Desde tiempo inmemorial, los cazadores riosellanos, de pelo y pluma, gozaron de gran fama, al igual que sus diferentes lotes de caza mayor. Collera es un terreno llano, atravesado por infinidad de carreteras y caminos. Al norte es una zona virgen a orillas del Cantábrico, repleta de prados abandonados y fincas de matorral. Llovio, espacio paralelo a la autovía, es una zona atractiva con lugares tan exclusivos como las vegas de Peme, Llames y Lledales. Santianes, el gran santuario y la joya de la corona hasta hace un par de décadas, cuenta en la actualidad con mucho matorral y poca caza. Los cuarteles más prolíficos hoy día son Moru y Barréu, espacios poblados de eucalipto, riegas de castaños y pradería.

El grupo que dirige Benito Cibrián Pubillones tumbó 19 macarenos. :: J. Ll.

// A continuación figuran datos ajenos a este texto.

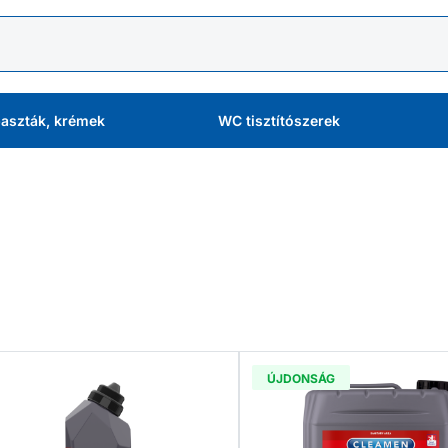
aszták, krémek
WC tisztítószerek
ÚJDONSÁG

El grupo que dirige Benito Cibrián Pubillones tumbó 19 macarenos. :: J. Ll.

En el coto de Ribadesella se reflejan perfectamente los nuevos hábitos del jabalí: abandonan las tradicionales tierras altas y boscosas por lugares próximos al caserío y el litoral, lugares en los que encuentran con facilidad pradería, huertas, frutales y tubérculos, y, además, se ponen a salvo de la incómoda y preocupante presencia del lobo, el más eficaz depredador de suidos.